ACF on Gutenberg Editor Page

At first, you'll think that your Advanced Custom Fields are broken if you have placed fields below the title. With Gutenberg activated, ACF will only show if you place it below the content.

I haven't tried placing it on the sidebar but I am guessing it should work too.

Publishing Content

I have chosen Netlify to host the content generated by Gatsby. It's fast and reliable.

Instant Feeback

I understand users need a way to validate what they have just published instantly.

I have explored this plugin to solve this issue. During save, this will call a build hook on Netlify to trigger the deployment.

Make sure you have something set for both Production and Staging, else the plugin will not work.

It will still take some time to reflect changes on the actual site.

Gatsby Cache

There are some instances where I have to clear the cache just to see the changes that I have done.

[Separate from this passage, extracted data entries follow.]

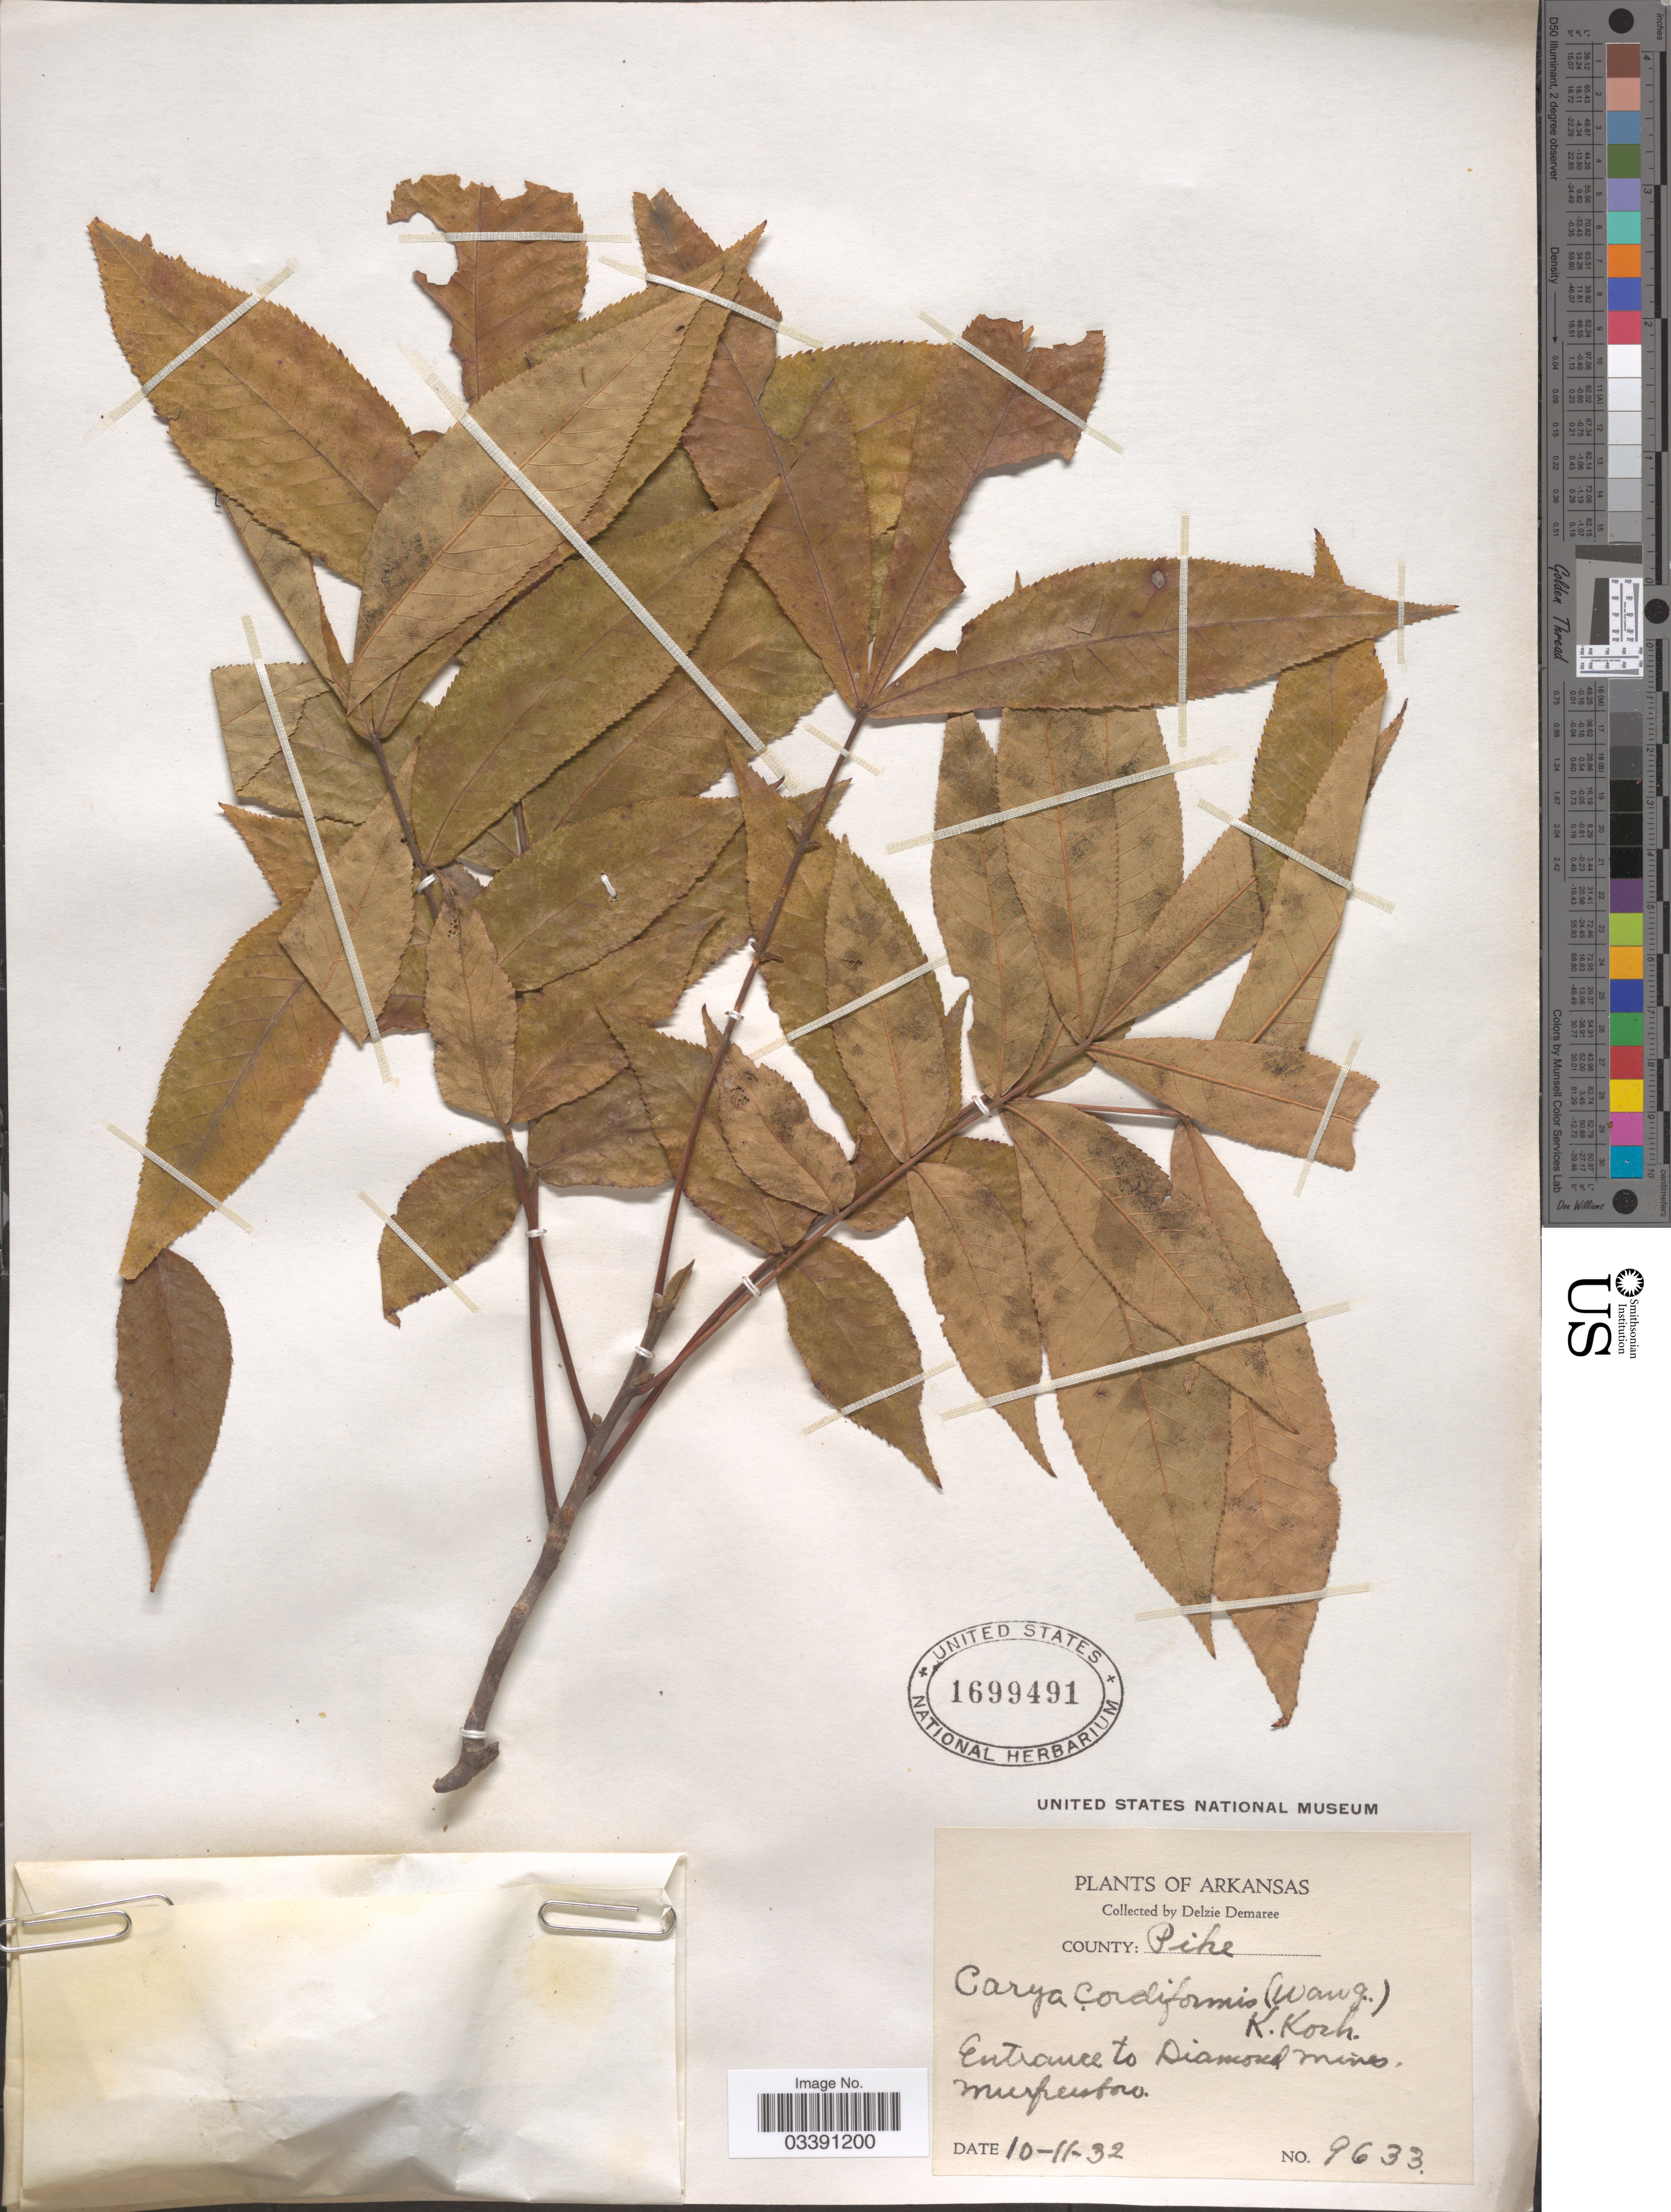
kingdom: Plantae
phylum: Tracheophyta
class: Magnoliopsida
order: Fagales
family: Juglandaceae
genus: Carya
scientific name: Carya cordiformis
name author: (Wangenh.) K. Koch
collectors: D. Demaree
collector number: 9633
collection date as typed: Transcribed d/m/y: 11/10/32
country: United States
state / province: Arkansas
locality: County: Pike. Entrance to Diamond Mines. Murfresboro.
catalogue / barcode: US 1699491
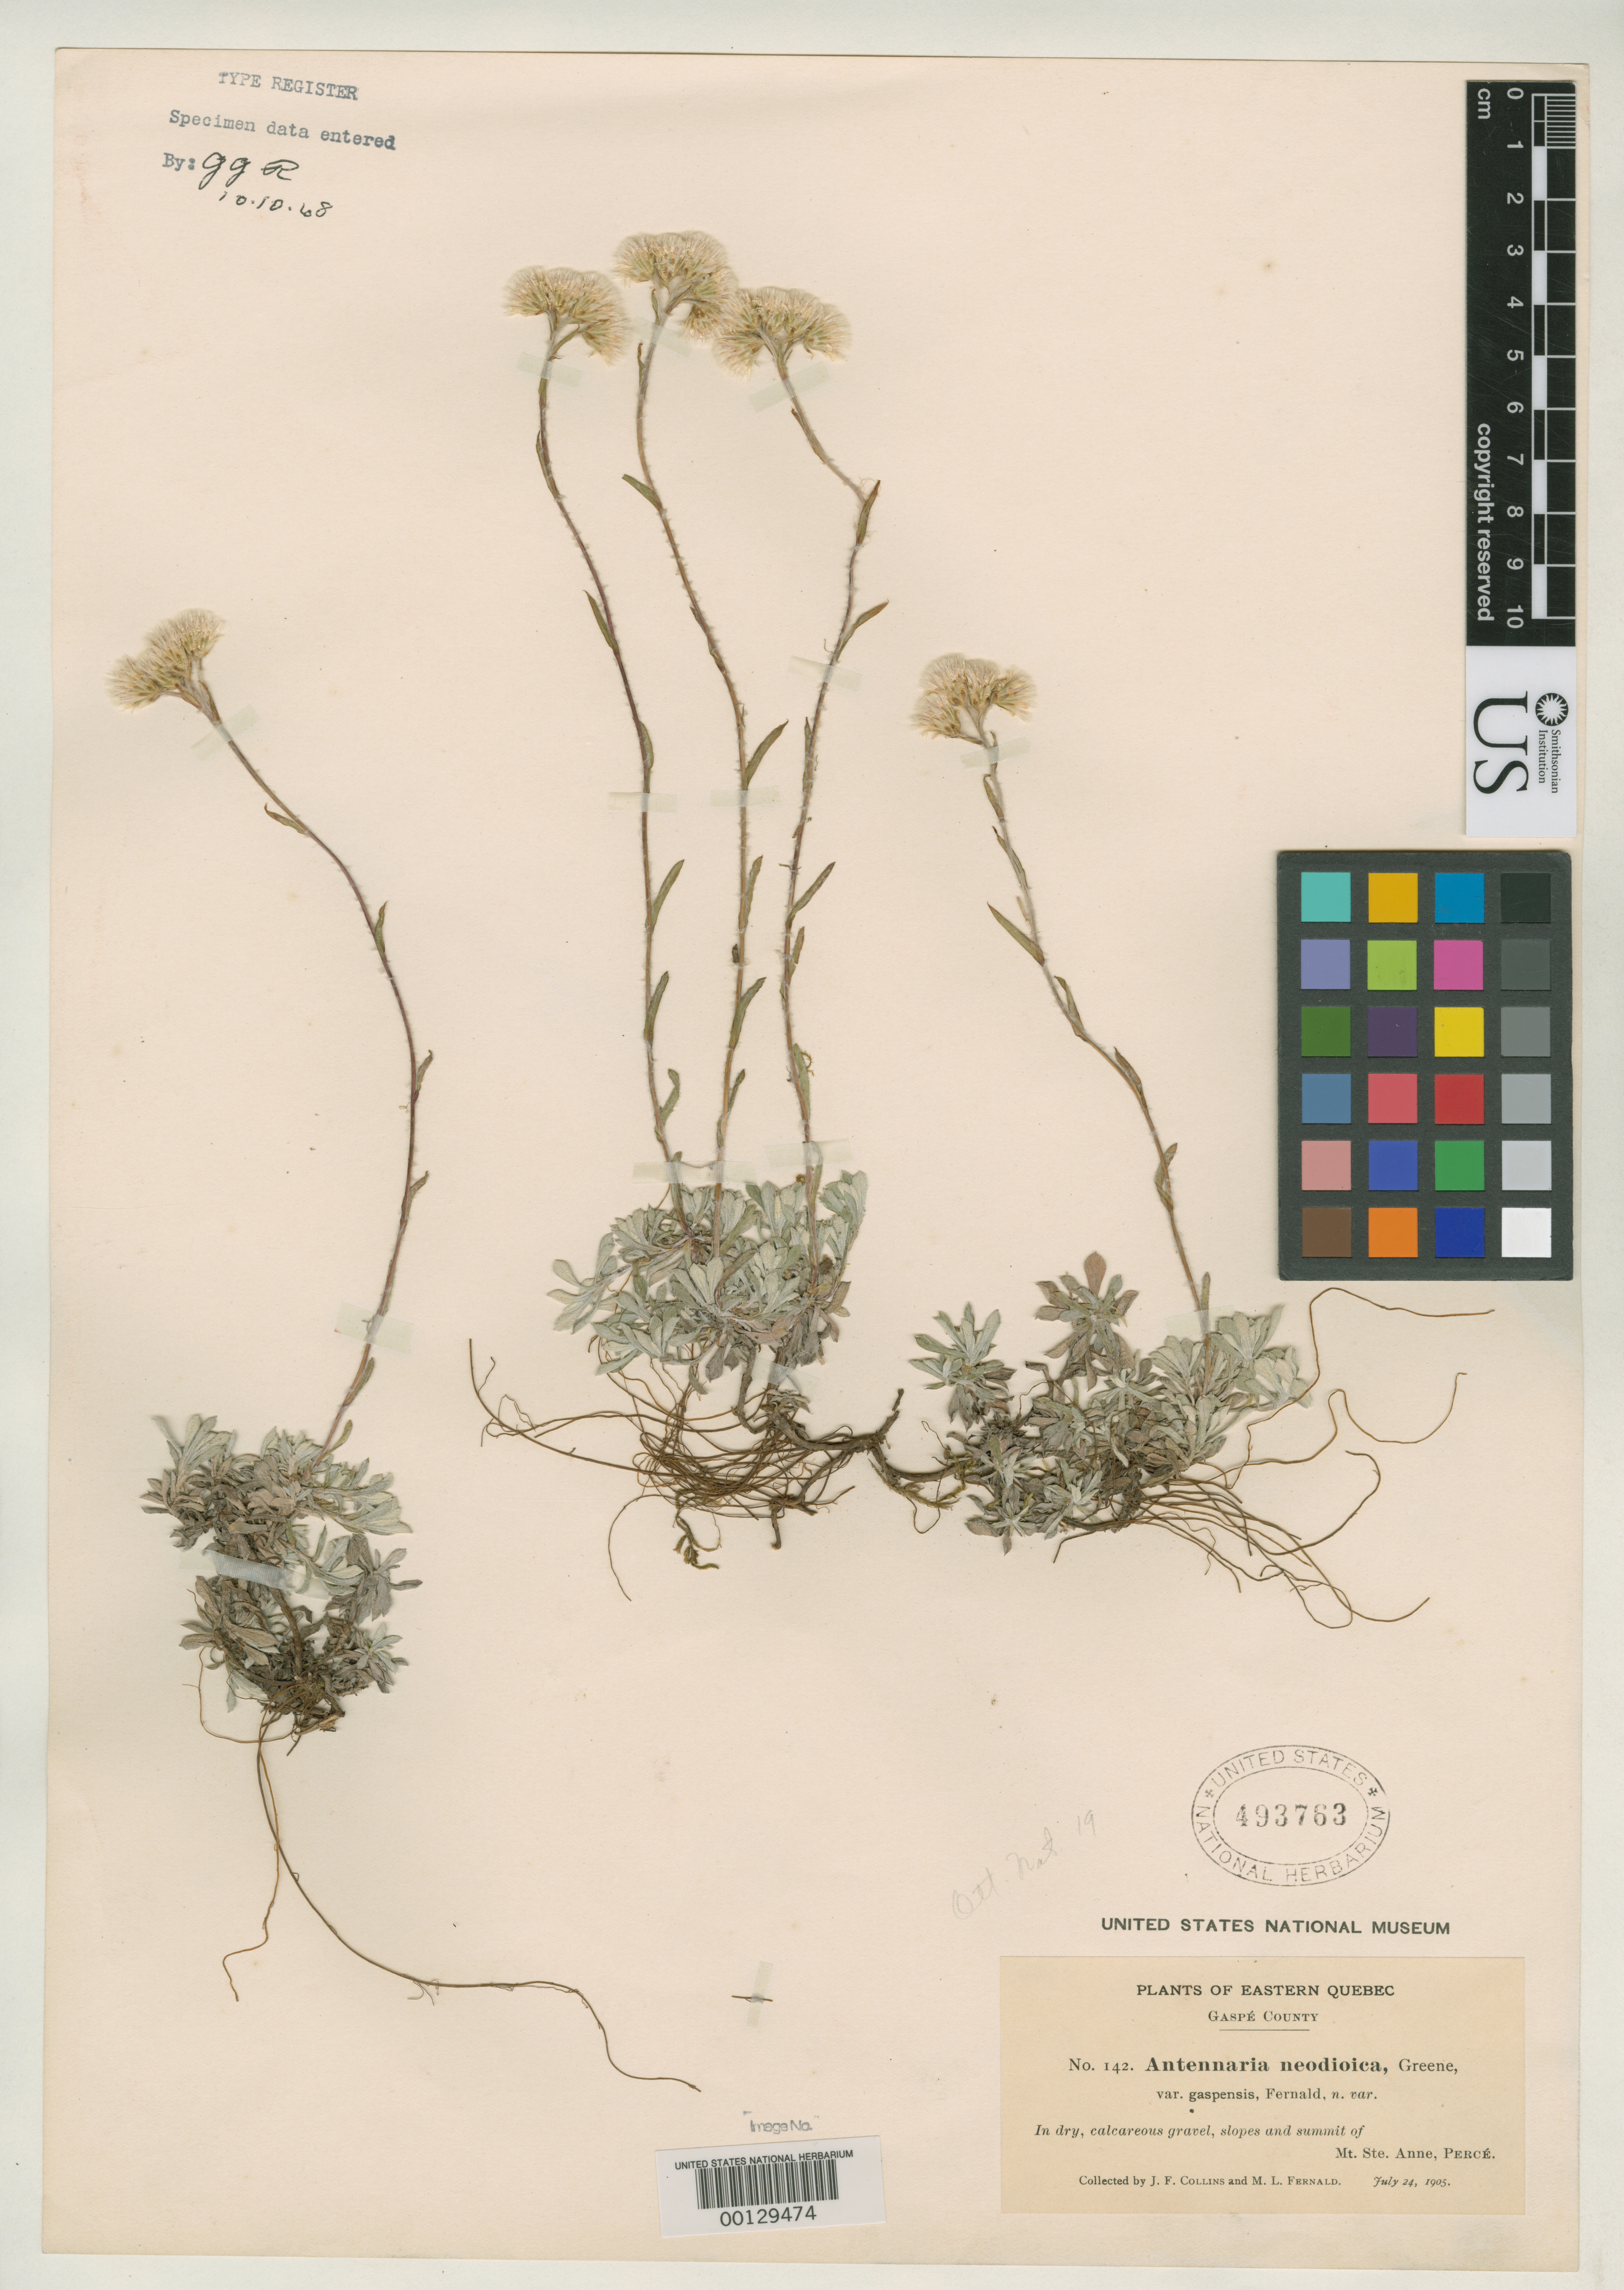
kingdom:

I am not sure, what is causing this. It doesn't happen too often though. There is already an open issue at Gatsby.

I could explore server-side rendering using Next.js but I really like the Gatsby workflow.

Global Settings

There are some things I wanted for the user to be able to configure like the following: footer text, company address, email, etc.

I haven't tried to look into solutions yet. I am interested in how you guys will approach this.

Forms

I used the form submission API provided by Netlify. It was not a straightforward journey.

I had everything correctly setup by following this documentation yet I was not receiving any submissions.

You should put this in mind. Do not try to test the form with your usual testing instincts. Netlify will automatically block form submissions if it looks like spam without you even knowing. You should test it like filling out a real form not the garbled test strings from muscle memory.

I wish there was a way on Netlify forms to at least see how many messages were blocked or even disable the filtering on development mode.

My users wanted to have the messages straight to their emails so I integrated with Zapier.

Pages on Gatsby

I am creating pages in Gatsby using the gatsby-node.js but there are specific pages I want to explicitly create because they have specific styling and stuff.

For these pages, I query the WordPress API via the page id. These page ids I also exclude on the auto-creation at gatsby-node.js. This is done to make sure that the page will work even though the title or slug is changed.

However, if a slug is changed, there will be no route to handle it on Gatsby. Maybe, I am trying to create a non-issue here but this is worth mentioning.

Conclusion

If you are a frontend developer who hasn't really done any react or WordPress development in the past. This is something I think you should at least try.

This workflow is really something that I would like to 'perfect' it allows us to create anything out of a WordPress API.

I hope these challenges would help you decide if this is something for you. I do expect to get some feedback from the community as well about the challenges you encountered with this stack and how you solved or plan to solve it.